I am trying to solve given integral: $$ \oint_{|z+i| = 1} \frac{z}{(z-1)(z^2+2)}\;\; dz $$ Rewriting it I get this: $$ \oint_{|z+i| = 1} \frac{z}{(z-1)(z-i\sqrt{2})(z+i\sqrt{2})}\;\; dz $$ Area $|z+i|=1$ is circle with radius $1$ and center at $-i$ right?
So only point in area is $z=-i\sqrt{2}$?
Then implementing Cauchy's integral formula: $$ 2\pi i \; f(-i\sqrt{2}) = \oint_{|z+i| = 1} \frac{\frac{z}{(z-1)(z-i\sqrt{2})}}{(z+i\sqrt{2})}\;\; dz $$ Where $f$ is: $$ f(z)=\frac{z}{(z-1)(z-i\sqrt{2})} $$
I get that result of starting integral is $$ -\frac{\pi}{3}(\sqrt{2} + i) $$
But my textbook is saying that result is $$ -\frac{\pi}{2}(1 + i) $$
Can you point me out if I am missing something?
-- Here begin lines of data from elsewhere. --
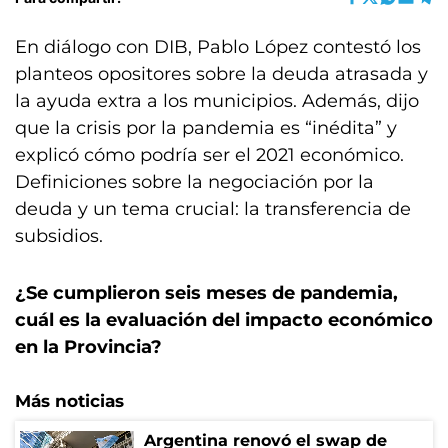
En diálogo con DIB, Pablo López contestó los
planteos opositores sobre la deuda atrasada y
la ayuda extra a los municipios. Además, dijo
que la crisis por la pandemia es “inédita” y
explicó cómo podría ser el 2021 económico.
Definiciones sobre la negociación por la
deuda y un tema crucial: la transferencia de
subsidios.
¿Se cumplieron seis meses de pandemia,
cuál es la evaluación del impacto económico
en la Provincia?
Más noticias
Argentina renovó el swap de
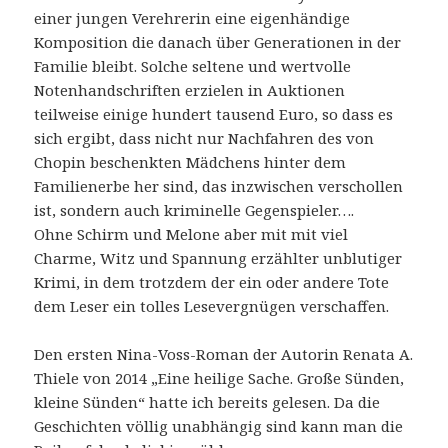
einer jungen Verehrerin eine eigenhändige
Komposition die danach über Generationen in der
Familie bleibt. Solche seltene und wertvolle
Notenhandschriften erzielen in Auktionen
teilweise einige hundert tausend Euro, so dass es
sich ergibt, dass nicht nur Nachfahren des von
Chopin beschenkten Mädchens hinter dem
Familienerbe her sind, das inzwischen verschollen
ist, sondern auch kriminelle Gegenspieler….
Ohne Schirm und Melone aber mit mit viel
Charme, Witz und Spannung erzählter unblutiger
Krimi, in dem trotzdem der ein oder andere Tote
dem Leser ein tolles Lesevergnügen verschaffen.
Den ersten Nina-Voss-Roman der Autorin Renata A.
Thiele von 2014 „Eine heilige Sache. Große Sünden,
kleine Sünden“ hatte ich bereits gelesen. Da die
Geschichten völlig unabhängig sind kann man die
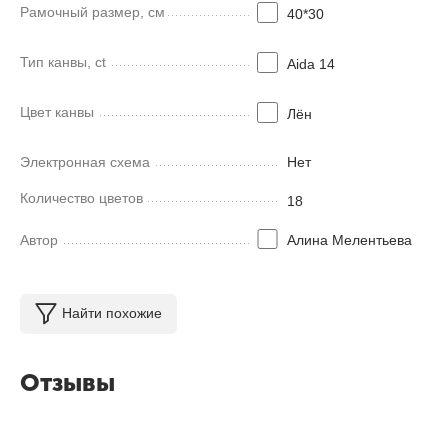
Рамочный размер, см
40*30
Тип канвы, ct
Aida 14
Цвет канвы
Лён
Электронная схема
Нет
Количество цветов
18
Автор
Алина Мелентьева
Найти похожие
Отзывы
Would appreciate any help. Thanks!
I get $2\pi i f(-i\sqrt 2)=2\pi i\dfrac {-i\sqrt 2}{(-i\sqrt 2-1)(-2i\sqrt 2)}=\pi i\dfrac 1{(-i\sqrt 2-1)}=-\pi i\dfrac {(1-\sqrt 2 i)}3=-\dfrac \pi 3(i+\sqrt 2)$.